• **AIM OF THE EXERCISE**: Please restate the entries verbatim. The copy should hold no pictures.

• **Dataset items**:
╭──

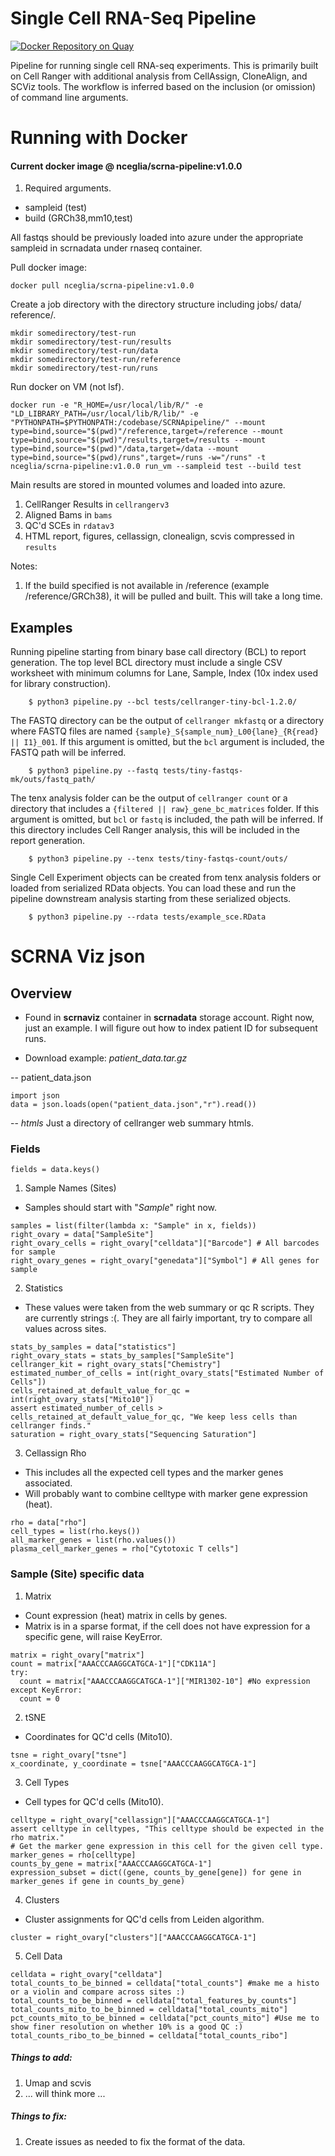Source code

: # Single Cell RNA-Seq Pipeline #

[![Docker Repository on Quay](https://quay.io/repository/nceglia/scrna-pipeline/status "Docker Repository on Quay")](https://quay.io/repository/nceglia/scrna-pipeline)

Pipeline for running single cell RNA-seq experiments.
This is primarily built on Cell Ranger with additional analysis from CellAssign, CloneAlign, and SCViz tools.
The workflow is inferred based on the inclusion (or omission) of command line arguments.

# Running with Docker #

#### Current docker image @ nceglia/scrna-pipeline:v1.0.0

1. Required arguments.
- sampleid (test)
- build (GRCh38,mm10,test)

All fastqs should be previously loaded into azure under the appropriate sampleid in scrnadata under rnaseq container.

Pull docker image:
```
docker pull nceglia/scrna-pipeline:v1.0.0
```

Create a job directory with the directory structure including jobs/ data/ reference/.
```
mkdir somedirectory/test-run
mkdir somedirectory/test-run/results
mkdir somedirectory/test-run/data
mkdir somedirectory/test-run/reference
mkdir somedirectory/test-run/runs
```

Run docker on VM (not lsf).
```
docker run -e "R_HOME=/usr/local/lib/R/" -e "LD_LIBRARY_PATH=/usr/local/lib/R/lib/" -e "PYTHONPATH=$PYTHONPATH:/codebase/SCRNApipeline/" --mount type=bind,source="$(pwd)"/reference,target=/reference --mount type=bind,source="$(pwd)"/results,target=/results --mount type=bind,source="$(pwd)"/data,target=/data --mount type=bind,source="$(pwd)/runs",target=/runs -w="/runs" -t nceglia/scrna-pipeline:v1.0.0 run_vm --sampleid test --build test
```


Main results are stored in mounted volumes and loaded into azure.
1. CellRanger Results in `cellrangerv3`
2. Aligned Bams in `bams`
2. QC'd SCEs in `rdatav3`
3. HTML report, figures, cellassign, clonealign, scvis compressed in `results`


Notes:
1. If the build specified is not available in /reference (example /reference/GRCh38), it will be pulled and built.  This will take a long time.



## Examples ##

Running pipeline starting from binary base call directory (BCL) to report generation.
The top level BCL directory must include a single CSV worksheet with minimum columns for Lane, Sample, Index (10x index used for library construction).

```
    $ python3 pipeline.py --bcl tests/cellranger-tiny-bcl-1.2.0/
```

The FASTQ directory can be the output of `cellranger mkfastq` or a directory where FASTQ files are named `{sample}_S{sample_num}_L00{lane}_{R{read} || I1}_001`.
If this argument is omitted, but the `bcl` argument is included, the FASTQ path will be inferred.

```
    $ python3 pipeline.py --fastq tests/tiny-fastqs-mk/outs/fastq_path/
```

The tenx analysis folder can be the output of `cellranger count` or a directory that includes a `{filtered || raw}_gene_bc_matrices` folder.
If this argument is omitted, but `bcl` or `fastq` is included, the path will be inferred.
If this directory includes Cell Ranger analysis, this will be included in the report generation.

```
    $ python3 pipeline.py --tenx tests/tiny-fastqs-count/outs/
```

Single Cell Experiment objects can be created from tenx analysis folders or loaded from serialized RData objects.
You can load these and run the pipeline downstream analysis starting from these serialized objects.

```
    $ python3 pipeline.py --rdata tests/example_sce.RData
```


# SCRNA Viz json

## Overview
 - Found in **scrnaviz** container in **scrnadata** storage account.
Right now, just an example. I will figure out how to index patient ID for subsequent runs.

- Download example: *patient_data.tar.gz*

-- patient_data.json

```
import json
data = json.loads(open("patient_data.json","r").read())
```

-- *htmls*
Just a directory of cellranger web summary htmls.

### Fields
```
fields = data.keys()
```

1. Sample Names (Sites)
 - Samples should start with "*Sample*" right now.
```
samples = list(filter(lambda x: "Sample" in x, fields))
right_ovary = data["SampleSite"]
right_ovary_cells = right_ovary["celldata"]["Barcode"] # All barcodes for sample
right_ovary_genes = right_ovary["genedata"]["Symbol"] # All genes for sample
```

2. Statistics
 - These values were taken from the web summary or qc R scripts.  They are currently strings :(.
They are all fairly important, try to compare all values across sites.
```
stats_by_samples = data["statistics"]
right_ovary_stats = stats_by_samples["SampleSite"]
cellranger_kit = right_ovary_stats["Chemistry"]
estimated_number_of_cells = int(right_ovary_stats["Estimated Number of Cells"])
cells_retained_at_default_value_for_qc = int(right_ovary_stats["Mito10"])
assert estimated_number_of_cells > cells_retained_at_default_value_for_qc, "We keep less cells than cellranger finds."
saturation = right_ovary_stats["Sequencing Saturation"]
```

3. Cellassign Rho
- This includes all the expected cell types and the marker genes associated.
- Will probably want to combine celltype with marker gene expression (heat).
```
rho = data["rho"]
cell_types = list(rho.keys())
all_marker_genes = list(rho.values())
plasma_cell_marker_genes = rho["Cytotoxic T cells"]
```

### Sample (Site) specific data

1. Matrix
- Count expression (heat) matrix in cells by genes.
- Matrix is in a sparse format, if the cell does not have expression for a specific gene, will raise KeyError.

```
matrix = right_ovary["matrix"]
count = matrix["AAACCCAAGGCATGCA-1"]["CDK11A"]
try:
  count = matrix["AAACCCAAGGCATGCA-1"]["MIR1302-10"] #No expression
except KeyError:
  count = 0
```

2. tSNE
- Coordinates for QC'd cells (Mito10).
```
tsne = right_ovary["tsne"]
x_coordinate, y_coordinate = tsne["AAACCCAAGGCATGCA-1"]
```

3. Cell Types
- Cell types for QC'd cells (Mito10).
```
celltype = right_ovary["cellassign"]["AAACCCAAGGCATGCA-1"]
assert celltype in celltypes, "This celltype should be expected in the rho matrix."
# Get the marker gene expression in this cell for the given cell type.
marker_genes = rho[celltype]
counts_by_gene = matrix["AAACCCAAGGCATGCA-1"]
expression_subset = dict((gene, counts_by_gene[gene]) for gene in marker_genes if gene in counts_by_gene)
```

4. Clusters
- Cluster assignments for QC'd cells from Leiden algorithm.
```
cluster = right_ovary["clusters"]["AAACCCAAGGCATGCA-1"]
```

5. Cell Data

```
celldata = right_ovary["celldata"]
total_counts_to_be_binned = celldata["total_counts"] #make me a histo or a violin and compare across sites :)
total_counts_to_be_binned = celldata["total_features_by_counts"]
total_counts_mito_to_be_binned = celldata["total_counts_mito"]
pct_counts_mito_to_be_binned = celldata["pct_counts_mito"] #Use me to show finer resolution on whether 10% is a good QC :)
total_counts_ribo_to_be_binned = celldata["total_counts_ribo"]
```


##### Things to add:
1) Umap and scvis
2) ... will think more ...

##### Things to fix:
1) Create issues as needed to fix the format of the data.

╰──

• **ANSWER TO THIS PROBLEM**:
Source code

: # Single Cell RNA-Seq Pipeline #

[![Docker Repository on Quay](https://quay.io/repository/nceglia/scrna-pipeline/status "Docker Repository on Quay")](https://quay.io/repository/nceglia/scrna-pipeline)

Pipeline for running single cell RNA-seq experiments.
This is primarily built on Cell Ranger with additional analysis from CellAssign, CloneAlign, and SCViz tools.
The workflow is inferred based on the inclusion (or omission) of command line arguments.

# Running with Docker #

#### Current docker image @ nceglia/scrna-pipeline:v1.0.0

1. Required arguments.
- sampleid (test)
- build (GRCh38,mm10,test)

All fastqs should be previously loaded into azure under the appropriate sampleid in scrnadata under rnaseq container.

Pull docker image:
```
docker pull nceglia/scrna-pipeline:v1.0.0
```

Create a job directory with the directory structure including jobs/ data/ reference/.
```
mkdir somedirectory/test-run
mkdir somedirectory/test-run/results
mkdir somedirectory/test-run/data
mkdir somedirectory/test-run/reference
mkdir somedirectory/test-run/runs
```

Run docker on VM (not lsf).
```
docker run -e "R_HOME=/usr/local/lib/R/" -e "LD_LIBRARY_PATH=/usr/local/lib/R/lib/" -e "PYTHONPATH=$PYTHONPATH:/codebase/SCRNApipeline/" --mount type=bind,source="$(pwd)"/reference,target=/reference --mount type=bind,source="$(pwd)"/results,target=/results --mount type=bind,source="$(pwd)"/data,target=/data --mount type=bind,source="$(pwd)/runs",target=/runs -w="/runs" -t nceglia/scrna-pipeline:v1.0.0 run_vm --sampleid test --build test
```


Main results are stored in mounted volumes and loaded into azure.
1. CellRanger Results in `cellrangerv3`
2. Aligned Bams in `bams`
2. QC'd SCEs in `rdatav3`
3. HTML report, figures, cellassign, clonealign, scvis compressed in `results`


Notes:
1. If the build specified is not available in /reference (example /reference/GRCh38), it will be pulled and built.  This will take a long time.



## Examples ##

Running pipeline starting from binary base call directory (BCL) to report generation.
The top level BCL directory must include a single CSV worksheet with minimum columns for Lane, Sample, Index (10x index used for library construction).

```
    $ python3 pipeline.py --bcl tests/cellranger-tiny-bcl-1.2.0/
```

The FASTQ directory can be the output of `cellranger mkfastq` or a directory where FASTQ files are named `{sample}_S{sample_num}_L00{lane}_{R{read} || I1}_001`.
If this argument is omitted, but the `bcl` argument is included, the FASTQ path will be inferred.

```
    $ python3 pipeline.py --fastq tests/tiny-fastqs-mk/outs/fastq_path/
```

The tenx analysis folder can be the output of `cellranger count` or a directory that includes a `{filtered || raw}_gene_bc_matrices` folder.
If this argument is omitted, but `bcl` or `fastq` is included, the path will be inferred.
If this directory includes Cell Ranger analysis, this will be included in the report generation.

```
    $ python3 pipeline.py --tenx tests/tiny-fastqs-count/outs/
```

Single Cell Experiment objects can be created from tenx analysis folders or loaded from serialized RData objects.
You can load these and run the pipeline downstream analysis starting from these serialized objects.

```
    $ python3 pipeline.py --rdata tests/example_sce.RData
```


# SCRNA Viz json

## Overview
 - Found in **scrnaviz** container in **scrnadata** storage account.
Right now, just an example. I will figure out how to index patient ID for subsequent runs.

- Download example: *patient_data.tar.gz*

-- patient_data.json

```
import json
data = json.loads(open("patient_data.json","r").read())
```

-- *htmls*
Just a directory of cellranger web summary htmls.

### Fields
```
fields = data.keys()
```

1. Sample Names (Sites)
 - Samples should start with "*Sample*" right now.
```
samples = list(filter(lambda x: "Sample" in x, fields))
right_ovary = data["SampleSite"]
right_ovary_cells = right_ovary["celldata"]["Barcode"] # All barcodes for sample
right_ovary_genes = right_ovary["genedata"]["Symbol"] # All genes for sample
```

2. Statistics
 - These values were taken from the web summary or qc R scripts.  They are currently strings :(.
They are all fairly important, try to compare all values across sites.
```
stats_by_samples = data["statistics"]
right_ovary_stats = stats_by_samples["SampleSite"]
cellranger_kit = right_ovary_stats["Chemistry"]
estimated_number_of_cells = int(right_ovary_stats["Estimated Number of Cells"])
cells_retained_at_default_value_for_qc = int(right_ovary_stats["Mito10"])
assert estimated_number_of_cells > cells_retained_at_default_value_for_qc, "We keep less cells than cellranger finds."
saturation = right_ovary_stats["Sequencing Saturation"]
```

3. Cellassign Rho
- This includes all the expected cell types and the marker genes associated.
- Will probably want to combine celltype with marker gene expression (heat).
```
rho = data["rho"]
cell_types = list(rho.keys())
all_marker_genes = list(rho.values())
plasma_cell_marker_genes = rho["Cytotoxic T cells"]
```

### Sample (Site) specific data

1. Matrix
- Count expression (heat) matrix in cells by genes.
- Matrix is in a sparse format, if the cell does not have expression for a specific gene, will raise KeyError.

```
matrix = right_ovary["matrix"]
count = matrix["AAACCCAAGGCATGCA-1"]["CDK11A"]
try:
  count = matrix["AAACCCAAGGCATGCA-1"]["MIR1302-10"] #No expression
except KeyError:
  count = 0
```

2. tSNE
- Coordinates for QC'd cells (Mito10).
```
tsne = right_ovary["tsne"]
x_coordinate, y_coordinate = tsne["AAACCCAAGGCATGCA-1"]
```

3. Cell Types
- Cell types for QC'd cells (Mito10).
```
celltype = right_ovary["cellassign"]["AAACCCAAGGCATGCA-1"]
assert celltype in celltypes, "This celltype should be expected in the rho matrix."
# Get the marker gene expression in this cell for the given cell type.
marker_genes = rho[celltype]
counts_by_gene = matrix["AAACCCAAGGCATGCA-1"]
expression_subset = dict((gene, counts_by_gene[gene]) for gene in marker_genes if gene in counts_by_gene)
```

4. Clusters
- Cluster assignments for QC'd cells from Leiden algorithm.
```
cluster = right_ovary["clusters"]["AAACCCAAGGCATGCA-1"]
```

5. Cell Data

```
celldata = right_ovary["celldata"]
total_counts_to_be_binned = celldata["total_counts"] #make me a histo or a violin and compare across sites :)
total_counts_to_be_binned = celldata["total_features_by_counts"]
total_counts_mito_to_be_binned = celldata["total_counts_mito"]
pct_counts_mito_to_be_binned = celldata["pct_counts_mito"] #Use me to show finer resolution on whether 10% is a good QC :)
total_counts_ribo_to_be_binned = celldata["total_counts_ribo"]
```


##### Things to add:
1) Umap and scvis
2) ... will think more ...

##### Things to fix:
1) Create issues as needed to fix the format of the data.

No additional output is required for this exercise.